When the witness stated, and spelled, his name, his address, his relation to the case etc. He sat calmly with his hands folded, his shoulders slightly hunched. His head nodded up and down slightly when approaching or speaking into the microphone. These behaviors did not change while he recounted the details of the case as he understood them to this point. These behaviors are this witness’s baseline behaviors of nonverbal communication in brief. The longer one pays attention to the answers of control questions the more accurately can one know the baseline of another person.

After establishing this baseline we then can see emotional hot-spots when the person speaking. We see these emotional hotspots when the person speaking executes either what Ekman labels as subject/object-manipulators or what Egolf labels a self/objects-adaptors. Whichever term you prefer their meaning is the same.

A self-adaptor/manipulator is a hand-to-body gesture and an object-adaptor/manipulator is a gesture of hand-to-objects in the immediate environment.

In either case a manipulator indicates emotional interruption;  the narration that one is delivering is thrown, surprisingly,  off of its own tracks and is momentarily derailed – revealing that the subject matter is more in depth than we are realizing if we only listen to the words spoken and not to the body language spoken.

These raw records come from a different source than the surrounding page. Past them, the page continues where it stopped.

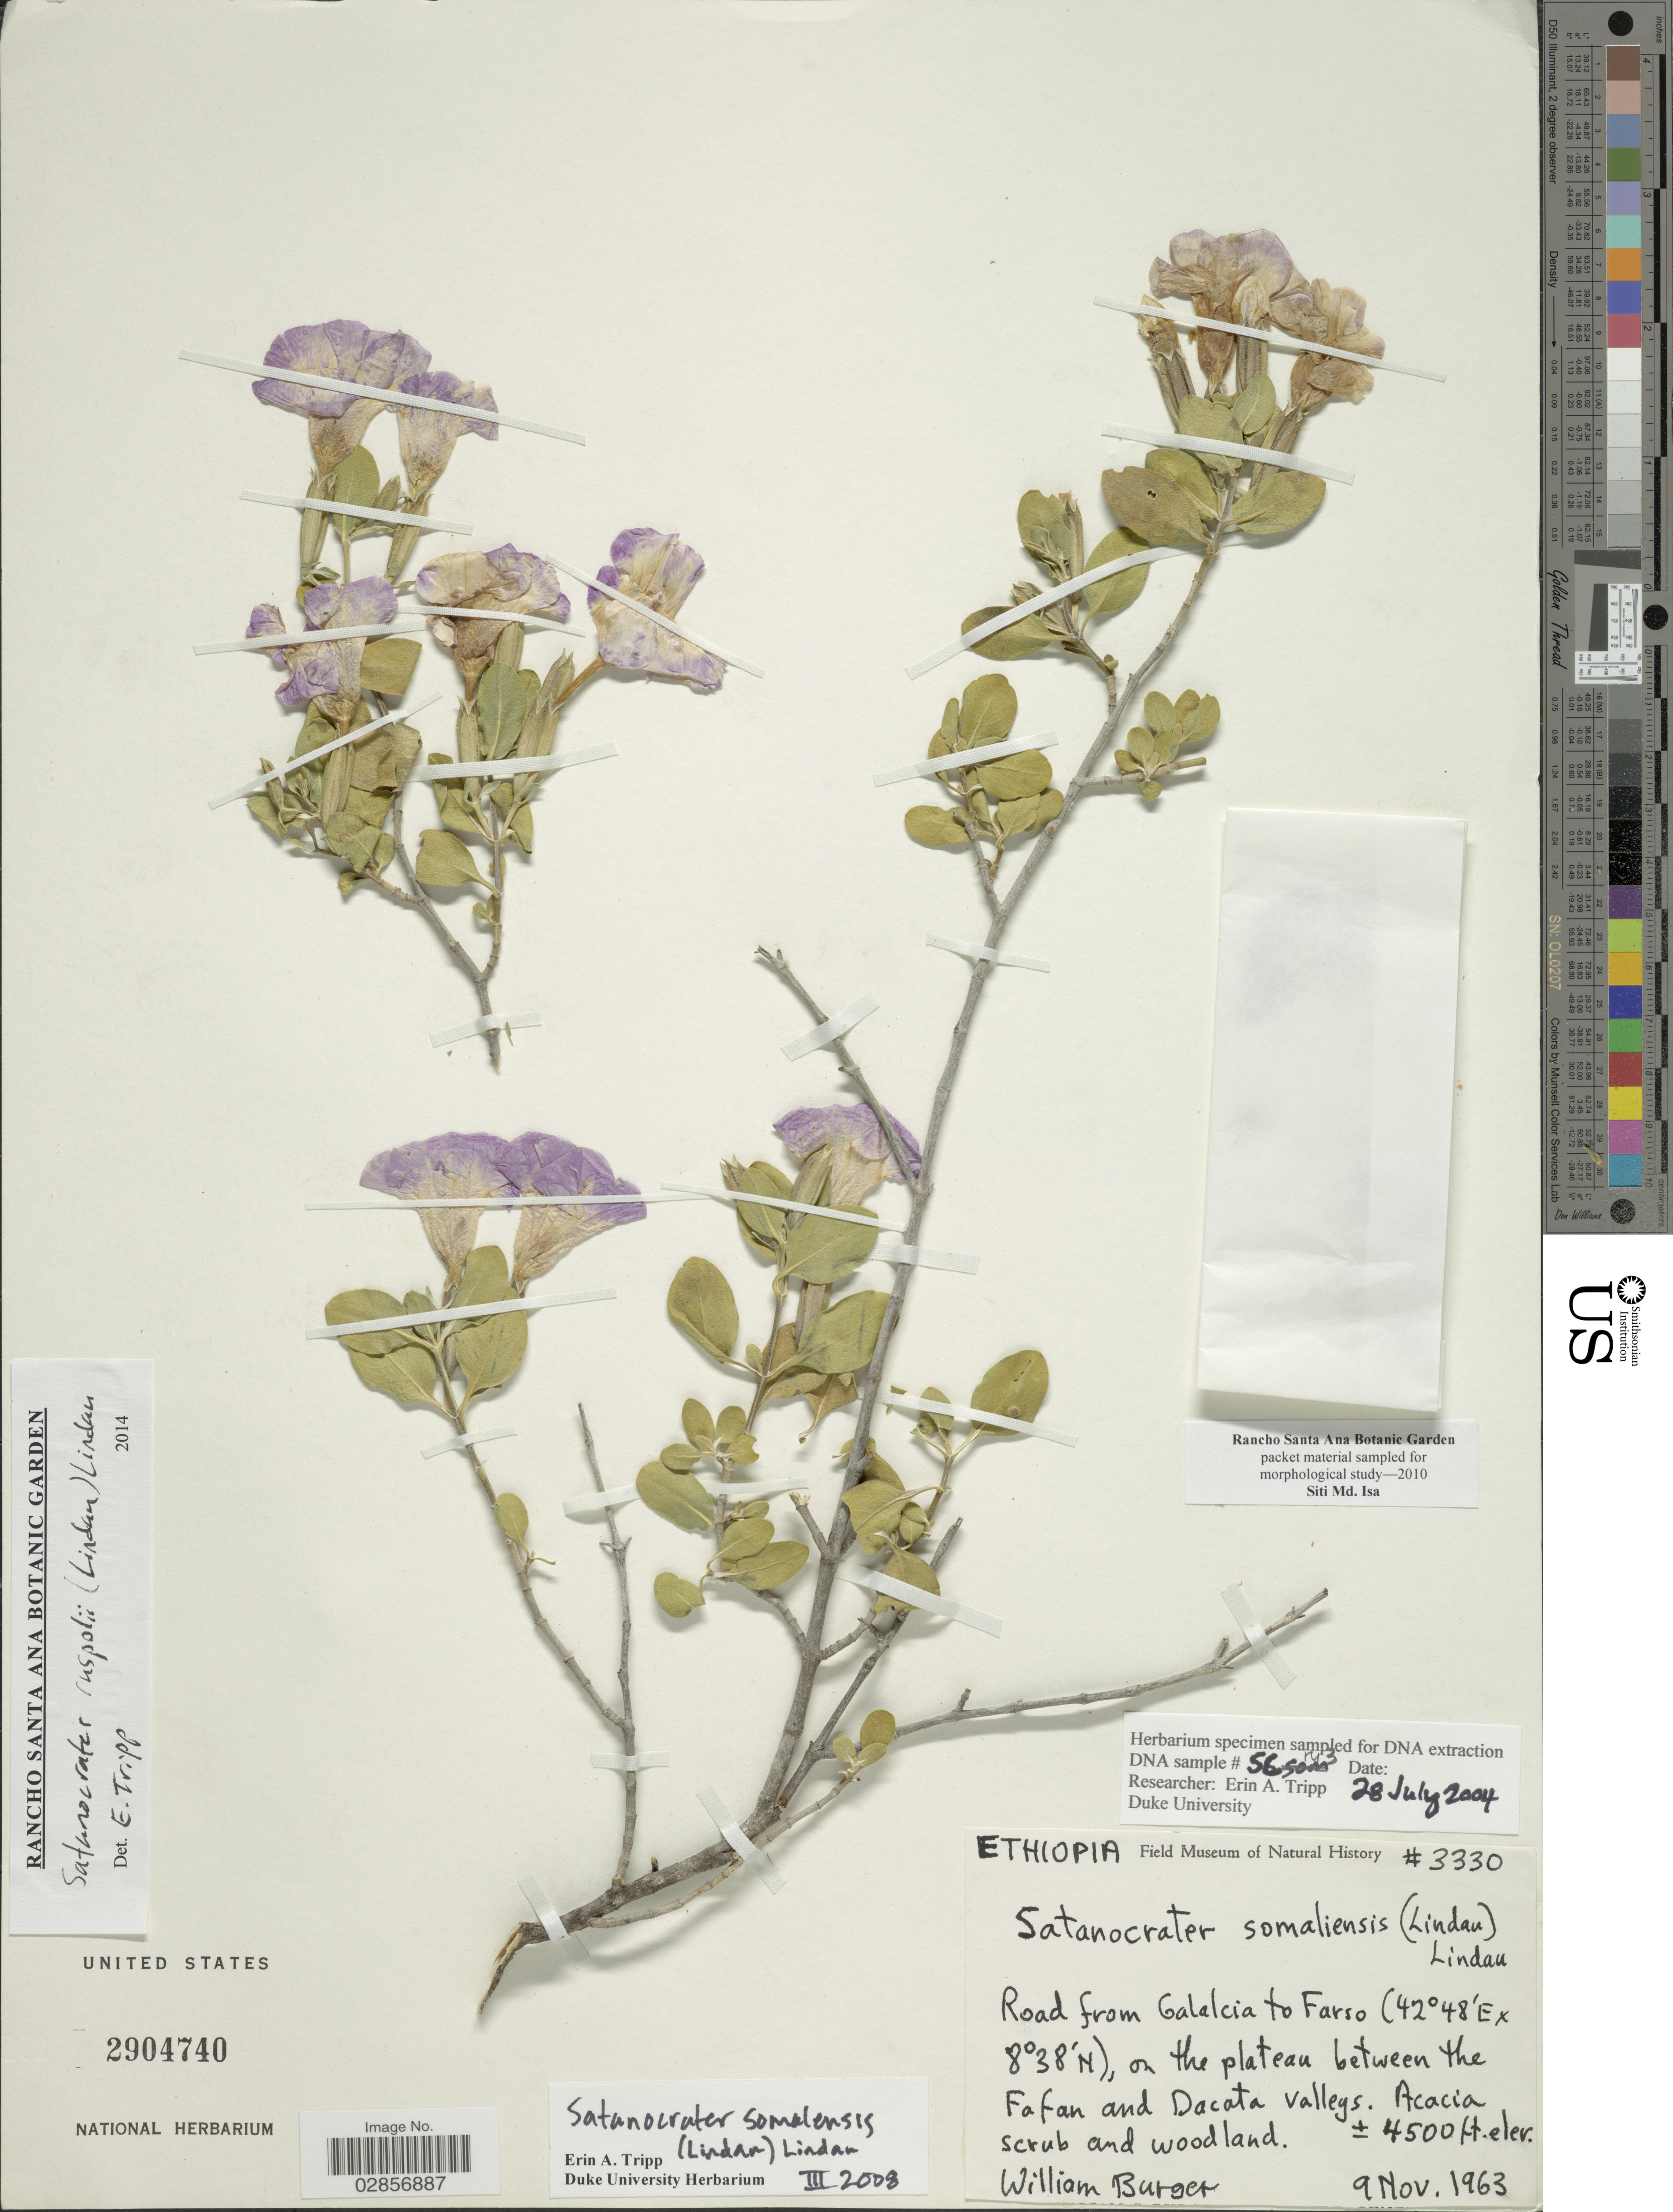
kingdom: Plantae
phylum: Tracheophyta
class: Magnoliopsida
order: Lamiales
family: Acanthaceae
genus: Satanocrater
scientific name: Satanocrater ruspolii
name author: (Lindau) Lindau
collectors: W. Burger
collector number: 3330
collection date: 1963-11-09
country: Ethiopia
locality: Road from Galacia to Farso, on the plateau between the Fafan and Dacata valleys.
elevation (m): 1372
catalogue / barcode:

hands-wringingBack to the witness on the stand; when he was asked a specific question regarding knowledge of what was located in an empty lot near his house he leaned towards the microphone, placing one hand on top of the other hand where he began to wring his hands and nodded up and down as he said, “no, I didn’t know if there was anything there.” What was noticeable and needed to be understood were two important details that indicated his narration was being interrupted emotionally; first was the wringing hand gesture which trial lawyer Maria Katrina Karos succinctly explained as something people do when they, “are very uncomfortable with a question, topic, or situation.” Second was the contradicting head nod (up and down to indicate yes) while he was saying the words, “no, I didn’t know…”  The hand wringing was a subject-manipulator and the contradictory nod was leakage. And the body always leaks when it is ignored.

(It was later revealed that he did, in fact, know that that’s where his bag of marijuana had been tossed during the scuffle he was in.)

Accordingly, it was when his nonverbals broke away from his patterned baseline that his lie was exposed; and it was exposed because an emotional interruption of fear (of not succeeded in his lie most likely) caused his baseline behavior to alter.

I don’t really have any interest at all in discussing deception detection on this blog, I feel that it is too easily persuaded by confirmation bias and used, ignorantly, for, all too often, manipulative purposes.

However, I want to quickly discuss why baselining is so important and why it is the first thing that a student of nonverbal communication should learn…

If one can formulate a pattern of nonverbal behaviors from a person with whom they are in relations then when the nonverbals stray or differ in anyway from the pre-established pattern we know that that is a, so to speak, hot spot worth exploring.

The applications outside of deception detection are many and much more important –

    • Parents can establish the baseline nonverbal behaviors of their children and if they child is struggling with some form of emotional turmoil they can begin to empathetically approach them in order to help them therapeutically solve their situations. Naturally, in this case, ask questions instead of making statements.
    • Teachers too can have a better understanding of when something is negatively or harmfully impacting their students and can, as a result of this knowledge, approach them with, again, empathy in order to help them assuage their difficulty.
    • Partners can, upon establishing each other’s baselines, have better accessibility to knowing the emotional needs of each other.
    • Any plenty more. Can you think of any?

In each of the above examples it is always necessary to keep both Othello’s Error and Confirmation Bias in mind.

Approach objectively, neutrally and never manipulatively.